USTR Talks Policy Agenda for 2024 in Ways and Means Hearing
U.S. Trade Representative Katherine Tai testified April 16 before the House Ways and Means Committee regarding the Biden administration’s trade policy agenda for 2024. She expressed support for upcoming legislation to renew the Generalized System of Preferences benefits program and to close the de minimis imports loophole (see 2404160029), and she detailed some of the administration’s values and aims for the upcoming year. “Our approach is one that addresses and advances the interests of all parts of our economy and does not pit Americans against Americans,” she said.

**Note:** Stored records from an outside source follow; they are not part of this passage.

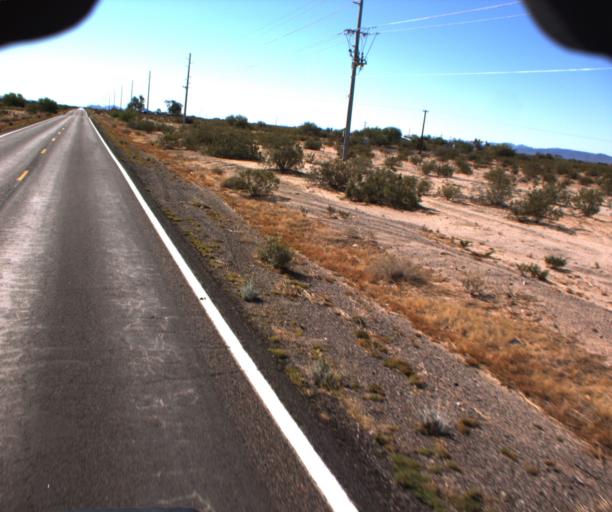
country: US
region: Arizona
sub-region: La Paz County
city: Salome
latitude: 33.8708
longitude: -113.9319
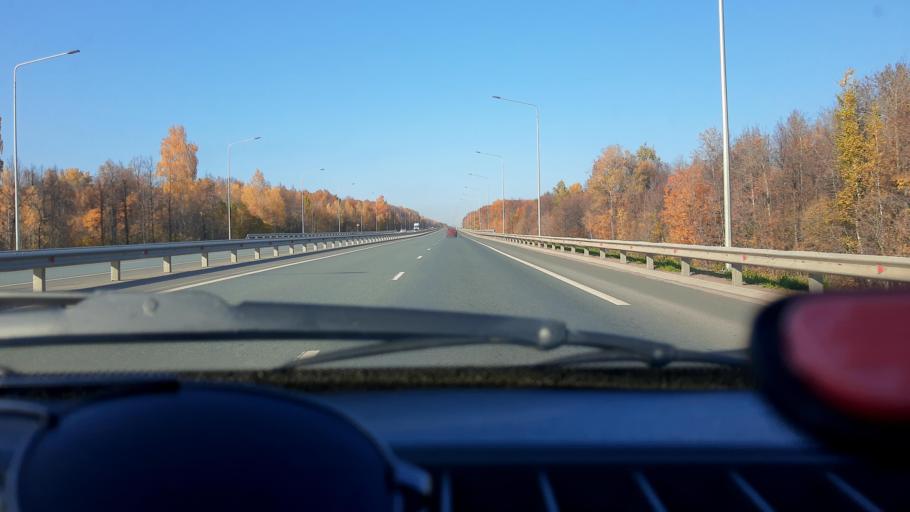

Tai touched on agricultural biotechnology concerns with Mexico. She said that, under the USMCA, the U.S. has established a dispute settlement panel and is “working to resolve those concerns.” It is also pursuing settlement consultations regarding energy disputes between the two countries.
She highlighted “wins” the administration has achieved, including agreements with the EU to modify tariff rate quotas for rice, wheat and corn; increase the amount of beef the U.S. can export to Japan; expand U.S. potato exports to Mexico; and reduce restrictions on exports of poultry products to South Africa and Colombia. She said that the nation is “making progress on the U.S.-Kenya Strategic Trade and Investment Partnership,” too.
In his opening remarks, Ways and Means Committee Chairman Rep. Jason Smith, R-Mo., said that he is concerned about the administration’s failure to pursue new trade deals and its lax enforcement of current ones, especially the USMCA. The country, he said, is “rapidly losing ground to China” as it fails to enforce the phase one agreement, has opened no new WTO cases and not initiated any more Section 301 investigations.
He said that USTR’s efforts to secure mineral deals in Japan, the EU, the U.K. and Indonesia “have incensed both Republicans and Democrats on this committee, as well as in the other chamber” and that they would be advancing legislation the next day “to correct that.” He said that USTR is “now nearly six years into a four-year review of President Trump’s tariffs.”
“Unfortunately, it is clear that the Biden administration's focus has been misplaced,” he said. “Rather than work to deliver for American workers, farmers and small businesses, the administration appeases progressive activists to make trade “woke” and surrenders U.S. leadership on priorities like digital trade.
Tai clarified that the review has only lasted two years. The name, she said, refers to the fact that the review was intended to begin four years after the tariffs were implemented.